(Given data begins)

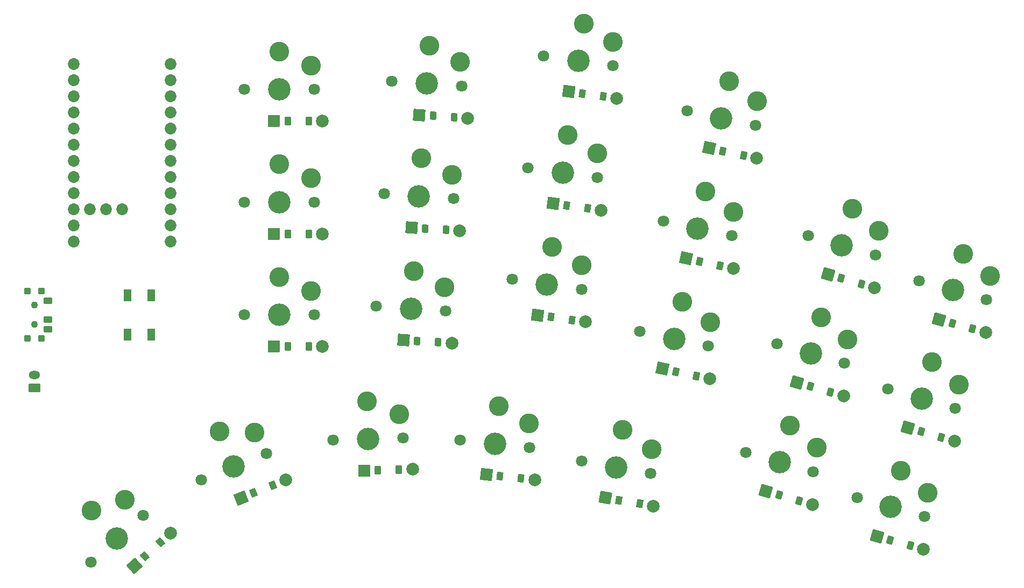
<source format=gbr>
%TF.GenerationSoftware,KiCad,Pcbnew,8.0.4*%
%TF.CreationDate,2024-08-02T13:19:55+01:00*%
%TF.ProjectId,right,72696768-742e-46b6-9963-61645f706362,v1.0.0*%
%TF.SameCoordinates,Original*%
%TF.FileFunction,Soldermask,Top*%
%TF.FilePolarity,Negative*%
%FSLAX46Y46*%
G04 Gerber Fmt 4.6, Leading zero omitted, Abs format (unit mm)*
G04 Created by KiCad (PCBNEW 8.0.4) date 2024-08-02 13:19:55*
%MOMM*%
%LPD*%
G01*
G04 APERTURE LIST*
G04 Aperture macros list*
%AMRoundRect*
0 Rectangle with rounded corners*
0 $1 Rounding radius*
0 $2 $3 $4 $5 $6 $7 $8 $9 X,Y pos of 4 corners*
0 Add a 4 corners polygon primitive as box body*
4,1,4,$2,$3,$4,$5,$6,$7,$8,$9,$2,$3,0*
0 Add four circle primitives for the rounded corners*
1,1,$1+$1,$2,$3*
1,1,$1+$1,$4,$5*
1,1,$1+$1,$6,$7*
1,1,$1+$1,$8,$9*
0 Add four rect primitives between the rounded corners*
20,1,$1+$1,$2,$3,$4,$5,0*
20,1,$1+$1,$4,$5,$6,$7,0*
20,1,$1+$1,$6,$7,$8,$9,0*
20,1,$1+$1,$8,$9,$2,$3,0*%
G04 Aperture macros list end*
%ADD10C,3.100000*%
%ADD11C,1.801800*%
%ADD12C,3.529000*%
%ADD13C,2.005000*%
%ADD14RoundRect,0.050000X-1.099603X-0.609520X0.609520X-1.099603X1.099603X0.609520X-0.609520X1.099603X0*%
%ADD15RoundRect,0.050000X-0.597950X-0.452720X0.267185X-0.700794X0.597950X0.452720X-0.267185X0.700794X0*%
%ADD16RoundRect,0.050000X-1.054407X-0.684740X0.684740X-1.054407X1.054407X0.684740X-0.684740X1.054407X0*%
%ADD17RoundRect,0.050000X-0.564913X-0.493328X0.315419X-0.680449X0.564913X0.493328X-0.315419X0.680449X0*%
%ADD18RoundRect,0.050000X-1.004073X-0.756623X0.756623X-1.004073X1.004073X0.756623X-0.756623X1.004073X0*%
%ADD19RoundRect,0.050000X-0.529124X-0.531533X0.362117X-0.656789X0.529124X0.531533X-0.362117X0.656789X0*%
%ADD20RoundRect,0.050000X-0.948848X-0.824821X0.824821X-0.948848X0.948848X0.824821X-0.824821X0.948848X0*%
%ADD21RoundRect,0.050000X-0.490758X-0.567148X0.407050X-0.629929X0.490758X0.567148X-0.407050X0.629929X0*%
%ADD22RoundRect,0.050000X-0.889000X-0.889000X0.889000X-0.889000X0.889000X0.889000X-0.889000X0.889000X0*%
%ADD23RoundRect,0.050000X-0.450000X-0.600000X0.450000X-0.600000X0.450000X0.600000X-0.450000X0.600000X0*%
%ADD24RoundRect,0.050000X-1.029867X-0.721121X0.721121X-1.029867X1.029867X0.721121X-0.721121X1.029867X0*%
%ADD25RoundRect,0.050000X-0.547352X-0.512743X0.338975X-0.669026X0.547352X0.512743X-0.338975X0.669026X0*%
%ADD26RoundRect,0.050000X-0.977056X-0.791204X0.791204X-0.977056X0.977056X0.791204X-0.791204X0.977056X0*%
%ADD27RoundRect,0.050000X-0.510252X-0.549675X0.384818X-0.643751X0.510252X0.549675X-0.384818X0.643751X0*%
%ADD28RoundRect,0.050000X-0.857433X-0.919484X0.919484X-0.857433X0.857433X0.919484X-0.919484X0.857433X0*%
%ADD29RoundRect,0.050000X-0.428786X-0.615339X0.470666X-0.583930X0.428786X0.615339X-0.470666X0.583930X0*%
%ADD30RoundRect,0.050000X-0.491241X-1.157292X1.157292X-0.491241X0.491241X1.157292X-1.157292X0.491241X0*%
%ADD31RoundRect,0.050000X-0.192469X-0.724883X0.641997X-0.387737X0.192469X0.724883X-0.641997X0.387737X0*%
%ADD32RoundRect,0.050000X-0.065799X-1.255513X1.255513X-0.065799X0.065799X1.255513X-1.255513X0.065799X0*%
%ADD33RoundRect,0.050000X0.067063X-0.746996X0.735894X-0.144778X-0.067063X0.746996X-0.735894X0.144778X0*%
%ADD34C,1.852600*%
%ADD35O,1.800000X1.300000*%
%ADD36RoundRect,0.050000X0.850000X-0.600000X0.850000X0.600000X-0.850000X0.600000X-0.850000X-0.600000X0*%
%ADD37RoundRect,0.050000X0.550000X-0.900000X0.550000X0.900000X-0.550000X0.900000X-0.550000X-0.900000X0*%
%ADD38RoundRect,0.050000X0.450000X-0.450000X0.450000X0.450000X-0.450000X0.450000X-0.450000X-0.450000X0*%
%ADD39RoundRect,0.050000X0.625000X-0.450000X0.625000X0.450000X-0.625000X0.450000X-0.625000X-0.450000X0*%
%ADD40C,1.100000*%
G04 APERTURE END LIST*
D10*
%TO.C,S1*%
X282802684Y-156942204D03*
X287002589Y-160435165D03*
D11*
X275875700Y-161145706D03*
X286449582Y-164177714D03*
D12*
X281162641Y-162661710D03*
%TD*%
D10*
%TO.C,S2*%
X287695247Y-139879804D03*
X291895152Y-143372765D03*
D11*
X280768263Y-144083306D03*
X291342145Y-147115314D03*
D12*
X286055204Y-145599310D03*
%TD*%
D10*
%TO.C,S3*%
X292587808Y-122817411D03*
X296787713Y-126310372D03*
D11*
X285660824Y-127020913D03*
X296234706Y-130052921D03*
D12*
X290947765Y-128536917D03*
%TD*%
D10*
%TO.C,S4*%
X265330298Y-149851478D03*
X269530203Y-153344439D03*
D11*
X258403314Y-154054980D03*
X268977196Y-157086988D03*
D12*
X263690255Y-155570984D03*
%TD*%
D10*
%TO.C,S5*%
X270222868Y-132789083D03*
X274422773Y-136282044D03*
D11*
X263295884Y-136992585D03*
X273869766Y-140024593D03*
D12*
X268582825Y-138508589D03*
%TD*%
D10*
%TO.C,S6*%
X275115430Y-115726688D03*
X279315335Y-119219649D03*
D11*
X268188446Y-119930190D03*
X278762328Y-122962198D03*
D12*
X273475387Y-121446194D03*
%TD*%
D10*
%TO.C,S7*%
X248346680Y-130356027D03*
X252780010Y-133547509D03*
D11*
X241729794Y-135032494D03*
X252489416Y-137319516D03*
D12*
X247109605Y-136176005D03*
%TD*%
D10*
%TO.C,S8*%
X252037120Y-112993909D03*
X256470450Y-116185391D03*
D11*
X245420234Y-117670376D03*
X256179856Y-119957398D03*
D12*
X250800045Y-118813887D03*
%TD*%
D10*
%TO.C,S9*%
X255727554Y-95631789D03*
X260160884Y-98823271D03*
D11*
X249110668Y-100308256D03*
X259870290Y-102595278D03*
D12*
X254490479Y-101451767D03*
%TD*%
D10*
%TO.C,S10*%
X227920897Y-121724665D03*
X232566057Y-124599116D03*
D11*
X221646343Y-126851311D03*
X232539291Y-128382209D03*
D12*
X227092817Y-127616760D03*
%TD*%
D10*
%TO.C,S11*%
X230391219Y-104147418D03*
X235036379Y-107021869D03*
D11*
X224116665Y-109274064D03*
X235009613Y-110804962D03*
D12*
X229563139Y-110039513D03*
%TD*%
D10*
%TO.C,S12*%
X232861542Y-86570155D03*
X237506702Y-89444606D03*
D11*
X226586988Y-91696801D03*
X237479936Y-93227699D03*
D12*
X232033462Y-92462250D03*
%TD*%
D10*
%TO.C,S13*%
X206106033Y-125505079D03*
X210940391Y-128048501D03*
D11*
X200204379Y-131056925D03*
X211177585Y-131824245D03*
D12*
X205690982Y-131440585D03*
%TD*%
D10*
%TO.C,S14*%
X207344206Y-107798309D03*
X212178564Y-110341731D03*
D11*
X201442552Y-113350155D03*
X212415758Y-114117475D03*
D12*
X206929155Y-113733815D03*
%TD*%
D10*
%TO.C,S15*%
X208582389Y-90091550D03*
X213416747Y-92634972D03*
D11*
X202680735Y-95643396D03*
X213653941Y-96410716D03*
D12*
X208167338Y-96027056D03*
%TD*%
D10*
%TO.C,S16*%
X184968981Y-126461398D03*
X189968981Y-128661397D03*
D11*
X179468980Y-132411400D03*
X190468978Y-132411396D03*
D12*
X184968979Y-132411398D03*
%TD*%
D10*
%TO.C,S17*%
X184968980Y-108711387D03*
X189968980Y-110911386D03*
D11*
X179468979Y-114661389D03*
X190468977Y-114661385D03*
D12*
X184968978Y-114661387D03*
%TD*%
D10*
%TO.C,S18*%
X184968982Y-90961394D03*
X189968982Y-93161393D03*
D11*
X179468981Y-96911396D03*
X190468979Y-96911392D03*
D12*
X184968980Y-96911394D03*
%TD*%
D10*
%TO.C,S19*%
X239002184Y-150551792D03*
X243544197Y-153586608D03*
D11*
X232552535Y-155456336D03*
X243385419Y-157366460D03*
D12*
X237968977Y-156411398D03*
%TD*%
D10*
%TO.C,S20*%
X219520797Y-146778214D03*
X224263446Y-149488803D03*
D11*
X213428981Y-152120714D03*
X224368725Y-153270524D03*
D12*
X218898853Y-152695619D03*
%TD*%
D10*
%TO.C,S21*%
X198745247Y-146000374D03*
X203818979Y-148024533D03*
D11*
X193456249Y-152138699D03*
X204449545Y-151754799D03*
D12*
X198952897Y-151946749D03*
%TD*%
D10*
%TO.C,S22*%
X175577908Y-150791591D03*
X181037961Y-150958361D03*
D11*
X172707306Y-158368672D03*
X182906330Y-154247996D03*
D12*
X177806818Y-156308334D03*
%TD*%
D10*
%TO.C,S23*%
X155446431Y-163217564D03*
X160634243Y-161506829D03*
D11*
X155340458Y-171319493D03*
X163515058Y-163959057D03*
D12*
X159427758Y-167639275D03*
%TD*%
D13*
%TO.C,D1*%
X286330647Y-169345110D03*
D14*
X279005835Y-167244754D03*
D15*
X284254322Y-168749734D03*
X281082160Y-167840130D03*
%TD*%
D13*
%TO.C,D2*%
X291223208Y-152282710D03*
D14*
X283898396Y-150182354D03*
D15*
X289146883Y-151687334D03*
X285974721Y-150777730D03*
%TD*%
D13*
%TO.C,D3*%
X296115771Y-135220315D03*
D14*
X288790959Y-133119959D03*
D15*
X294039446Y-134624939D03*
X290867284Y-133715335D03*
%TD*%
D13*
%TO.C,D4*%
X268858260Y-162254382D03*
D14*
X261533448Y-160154026D03*
D15*
X266781935Y-161659006D03*
X263609773Y-160749402D03*
%TD*%
D13*
%TO.C,D5*%
X273750824Y-145191986D03*
D14*
X266426012Y-143091630D03*
D15*
X271674499Y-144596610D03*
X268502337Y-143687006D03*
%TD*%
D13*
%TO.C,D6*%
X278643387Y-128129589D03*
D14*
X271318575Y-126029233D03*
D15*
X276567062Y-127534213D03*
X273394900Y-126624609D03*
%TD*%
D13*
%TO.C,D7*%
X252731236Y-142482626D03*
D16*
X245277752Y-140898340D03*
D17*
X250618437Y-142033538D03*
X247390551Y-141347428D03*
%TD*%
D13*
%TO.C,D8*%
X256421667Y-125120506D03*
D16*
X248968183Y-123536220D03*
D17*
X254308868Y-124671418D03*
X251080982Y-123985308D03*
%TD*%
D13*
%TO.C,D9*%
X260112101Y-107758378D03*
D16*
X252658617Y-106174092D03*
D17*
X257999302Y-107309290D03*
X254771416Y-106623180D03*
%TD*%
D13*
%TO.C,D10*%
X233140678Y-133515872D03*
D18*
X225594834Y-132455378D03*
D19*
X231001698Y-133215261D03*
X227733814Y-132755989D03*
%TD*%
D13*
%TO.C,D11*%
X235611005Y-115938616D03*
D18*
X228065161Y-114878122D03*
D19*
X233472025Y-115638005D03*
X230204141Y-115178733D03*
%TD*%
D13*
%TO.C,D12*%
X238081324Y-98361354D03*
D18*
X230535480Y-97300860D03*
D19*
X235942344Y-98060743D03*
X232674460Y-97601471D03*
%TD*%
D13*
%TO.C,D13*%
X212135606Y-136903440D03*
D20*
X204534168Y-136371898D03*
D21*
X209980868Y-136752769D03*
X206688906Y-136522569D03*
%TD*%
D13*
%TO.C,D14*%
X213373788Y-119196678D03*
D20*
X205772350Y-118665136D03*
D21*
X211219050Y-119046007D03*
X207927088Y-118815807D03*
%TD*%
D13*
%TO.C,D15*%
X214611962Y-101489917D03*
D20*
X207010524Y-100958375D03*
D21*
X212457224Y-101339246D03*
X209165262Y-101109046D03*
%TD*%
D13*
%TO.C,D16*%
X191778976Y-137411394D03*
D22*
X184158976Y-137411392D03*
D23*
X189618978Y-137411394D03*
X186318974Y-137411392D03*
%TD*%
D13*
%TO.C,D17*%
X191778973Y-119661395D03*
D22*
X184158973Y-119661393D03*
D23*
X189618975Y-119661395D03*
X186318971Y-119661393D03*
%TD*%
D13*
%TO.C,D18*%
X191778974Y-101911395D03*
D22*
X184158974Y-101911393D03*
D23*
X189618976Y-101911395D03*
X186318972Y-101911393D03*
%TD*%
D13*
%TO.C,D19*%
X243807277Y-162517978D03*
D24*
X236303043Y-161194780D03*
D25*
X241680092Y-162142899D03*
X238430228Y-161569859D03*
%TD*%
D13*
%TO.C,D20*%
X225148910Y-158380068D03*
D26*
X217570652Y-157583564D03*
D27*
X223000742Y-158154290D03*
X219718820Y-157809342D03*
%TD*%
D13*
%TO.C,D21*%
X205933246Y-156706032D03*
D28*
X198317886Y-156971968D03*
D29*
X203774563Y-156781417D03*
X200476569Y-156896583D03*
%TD*%
D13*
%TO.C,D22*%
X185993972Y-158393183D03*
D30*
X178928830Y-161247685D03*
D31*
X183991253Y-159202338D03*
X180931549Y-160438530D03*
%TD*%
D13*
%TO.C,D23*%
X167834222Y-166798220D03*
D32*
X162171458Y-171896990D03*
D33*
X166229028Y-168243538D03*
X163776652Y-170451672D03*
%TD*%
D34*
%TO.C,MCU1*%
X160218973Y-115801399D03*
X157678970Y-115801397D03*
X155138976Y-115801399D03*
X167838973Y-92941397D03*
X167838973Y-95481398D03*
X167838974Y-98021399D03*
X167838973Y-100561398D03*
X167838973Y-103101397D03*
X167838973Y-105641399D03*
X167838975Y-108181399D03*
X167838973Y-110721396D03*
X167838974Y-113261397D03*
X167838974Y-115801398D03*
X167838974Y-118341400D03*
X167838975Y-120881395D03*
X152598975Y-120881399D03*
X152598975Y-118341398D03*
X152598974Y-115801397D03*
X152598975Y-113261398D03*
X152598975Y-110721399D03*
X152598975Y-108181397D03*
X152598973Y-105641397D03*
X152598975Y-103101400D03*
X152598974Y-100561399D03*
X152598974Y-98021398D03*
X152598974Y-95481396D03*
X152598973Y-92941401D03*
%TD*%
D35*
%TO.C,JST1*%
X146468978Y-141911395D03*
D36*
X146468972Y-143911395D03*
%TD*%
D37*
%TO.C,B1*%
X164818981Y-129311396D03*
X164818982Y-135511392D03*
X161118982Y-129311400D03*
X161118983Y-135511396D03*
%TD*%
D38*
%TO.C,T1*%
X145368975Y-136111395D03*
X147568975Y-136111393D03*
X147568975Y-128711395D03*
X145368975Y-128711397D03*
D39*
X148543971Y-134661394D03*
X148543974Y-133161394D03*
X148543975Y-130161395D03*
D40*
X146468976Y-133911395D03*
X146468974Y-130911395D03*
%TD*%
M02*

</source>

(Given data ends)

→ Exercise objective
The lines that mention the word "macros" should be pulled from the records above.

→ Exercise output
G04 Aperture macros list*
G04 Aperture macros list end*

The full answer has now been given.